Helium vs. Hydrogen atom size

EDIT 2025/08/04: Information in this post has been corrected here. Article below is still valid, but doesn’t account for the Effusion (process in which a gas escapes from a container through a hole of diameter considerably smaller than the mean free path of the molecules).

I am frequently being asked a question why I prefer Hydrogen above Helium – and I am always using their atom sizes as one of the main arguments for Hydrogen (being bigger -> less leaky) being more economic. Well, it came to me that I never actually checked what sizes they are!

As always, my big friend Wikipedia, instantly provided me with answers I needed…. and more. So many citations below come from there. I am trying to quote where not it is exact citation, but basically whole article is a more or less a compilation of texts from there. So thank you Wikipedia!

Let’s start with Hydrogen – Hydrogen is the chemical element with the symbol H and atomic number 1. Hydrogen is also the lightest element. At standard conditions hydrogen is a gas of diatomic molecules having the formula H2 (very important here). It is colorless, odorless, non-toxic, and highly combustible.

Our second competitor here is Helium – Helium is a chemical element with the symbol He and atomic number 2.

Helium’s natural occurrence is stated as Primordial nuclide – which are nuclides found on Earth that have existed in their current form since before Earth was formed and while while being the smallest and the lightest noble gas it is also one of the most unreactive elements we know so far (nonrenewable). It actually was commonly considered for a long time that helium compounds cannot exist at all, or at least not under normal conditions.

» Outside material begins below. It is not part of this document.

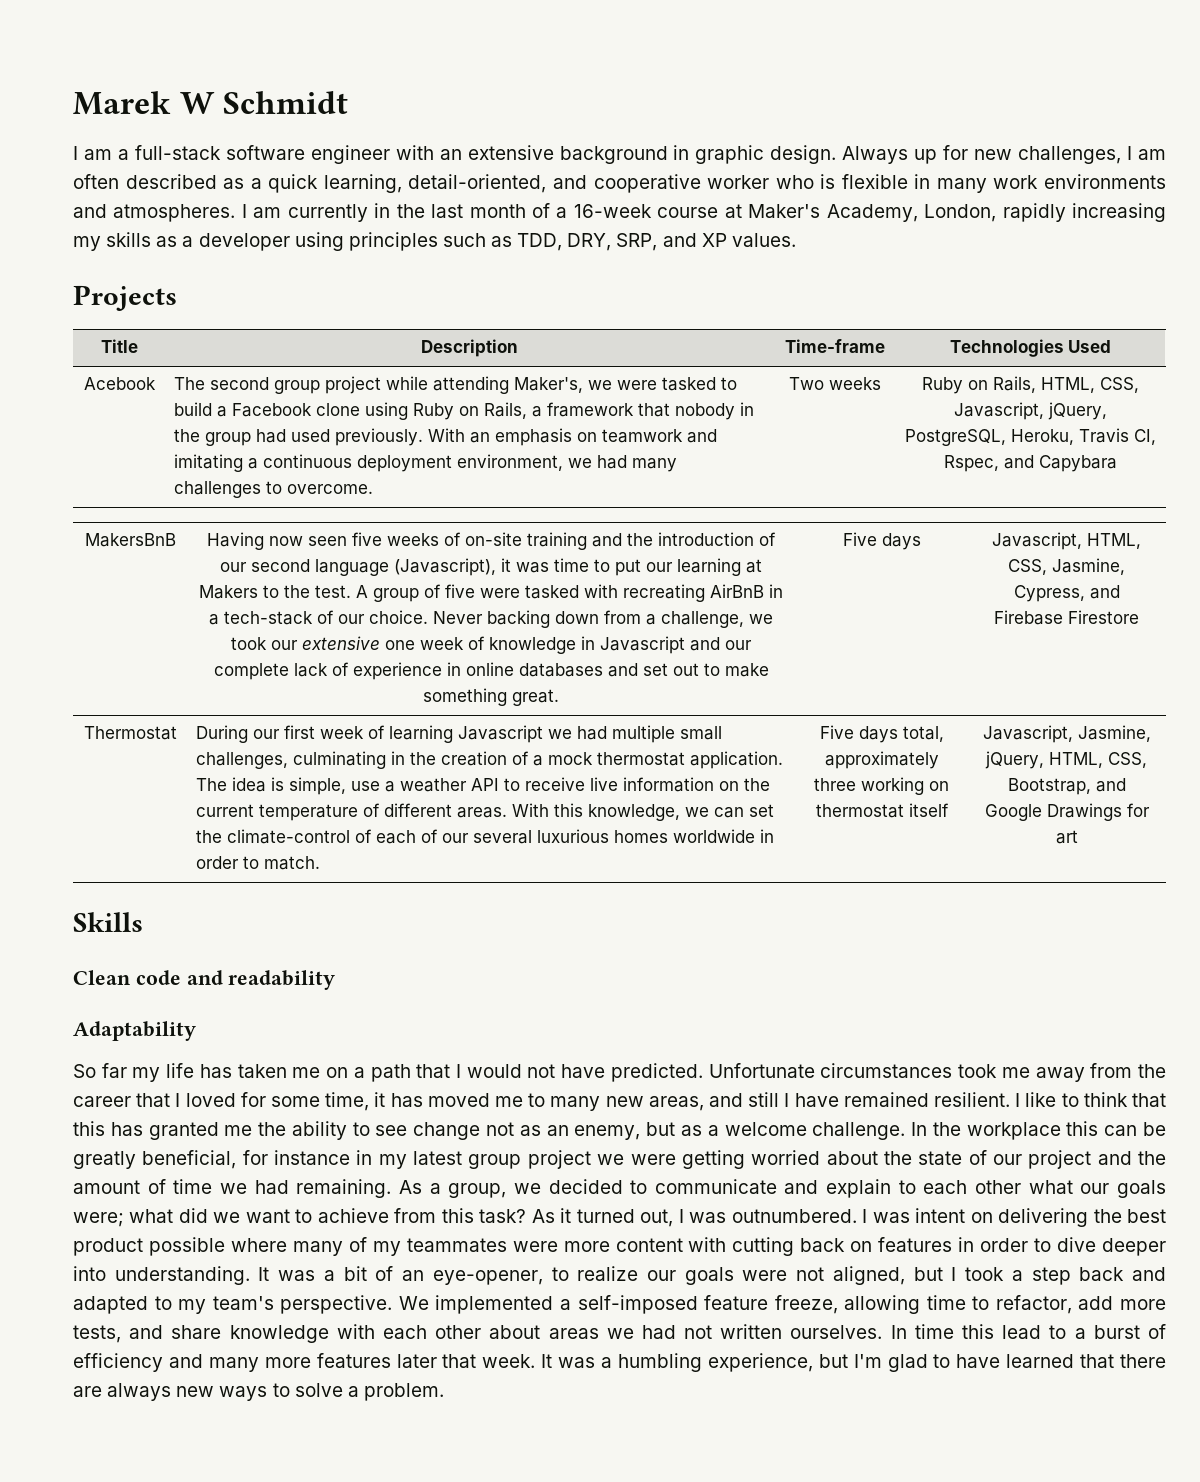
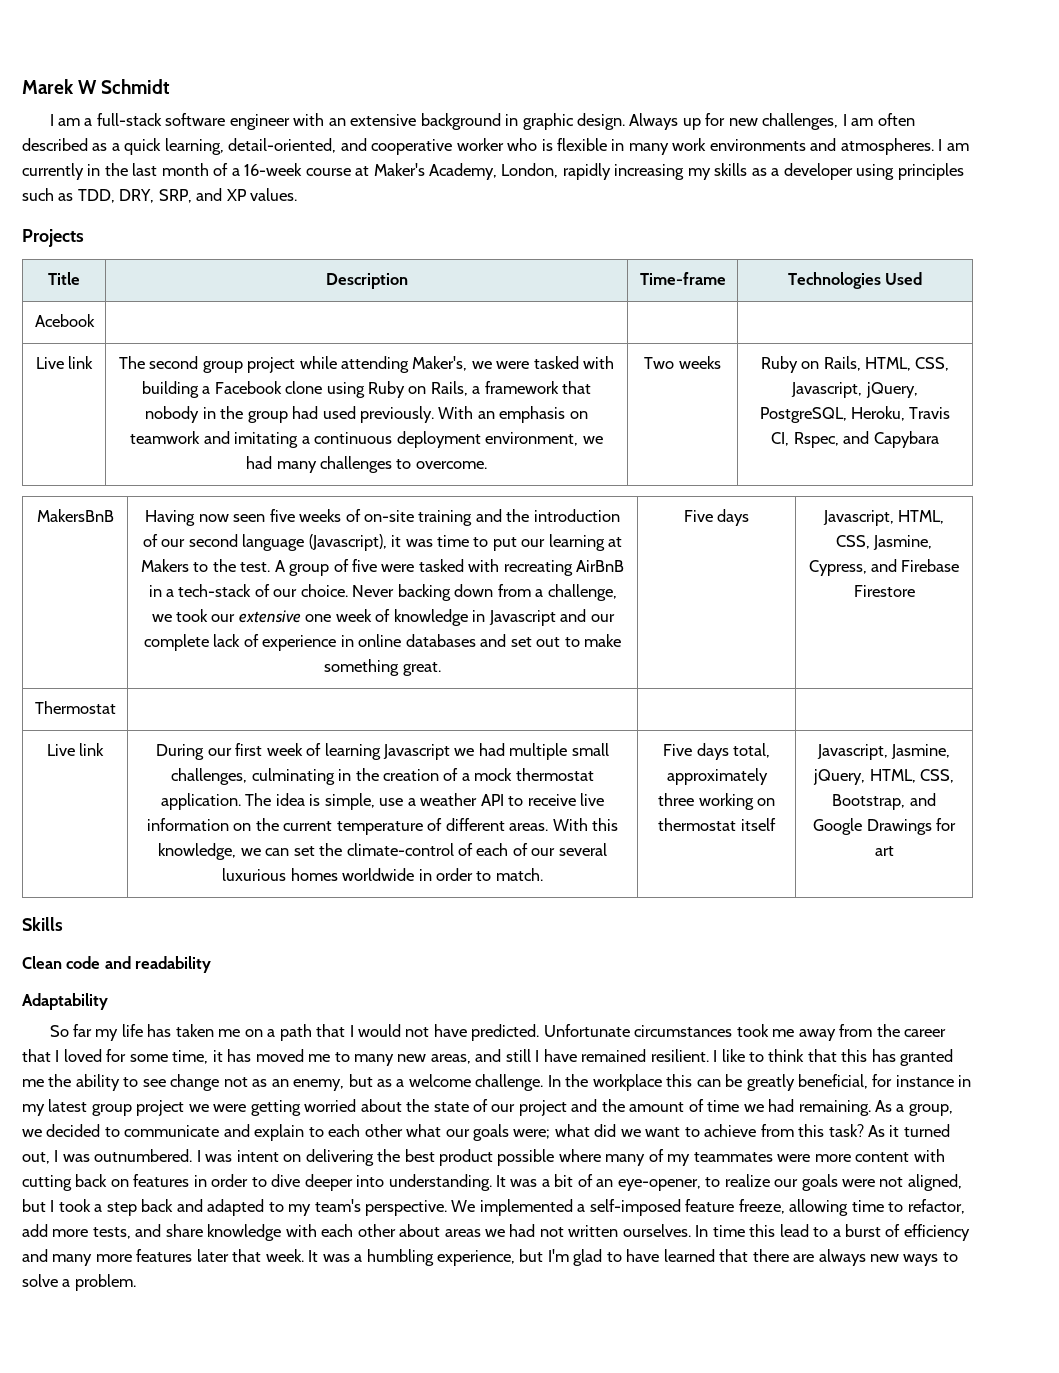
(156, 383) none -> [35,356,94,369] | | // Live link |
[720,377,737,390] [173,402,212,416] to build -> [583,356,615,369] [141,381,199,398] with building
(177, 733) none -> [46,743,105,756] | | // Live link |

Unfortunately the value we need the most, cannot be found there, so I needed to keep searching for their Kinetic Diameter.

Kinetic diameter is a measure applied to atoms and molecules that expresses the likelihood that a molecule in a gas will collide with another molecule.

Wikipedia

Reading through that article you can see that Hydrogen (H2 molecule) comes with its kinetic diameter of 289pm (picometre), while Helium has “just” 260pm. Hydrogen molecule is 11% bigger than Helium. What this means for us? A lot! This actually explains why US airships (filled with Helium) were not flying to Europe and German Zeppelins (Hydrogen2) did many trans-Atlantic trips.

Problem was that Helium was leaking so fast through the Zeppelin’s envelope that they couldn’t carry enough of its canisters to refill it. Having Hydrogen being 6% lighter is just a nice bonus on top of it. 😉

Addendum (2024/02/28): The Impact of Temperature on Gas Permeability

Recent inquiries have highlighted an important aspect of gas behavior relevant to airship technology—the effect of temperature on the permeability of gases like helium and hydrogen through containment materials. As temperature increases, the kinetic energy of gas molecules also rises, leading to more frequent and forceful collisions with the fabric of the containment material. This heightened activity can increase the likelihood of gas molecules escaping through microscopic imperfections in the material, thus elevating the permeability.

This phenomenon underscores the importance of selecting materials that not only account for the inherent properties of the gases, such as atom size discussed in this article, but also their interaction with temperature variations. Understanding and mitigating these effects are crucial for enhancing the efficiency and longevity of airship envelopes, ensuring that they remain less permeable and more resilient under a range of operational temperatures.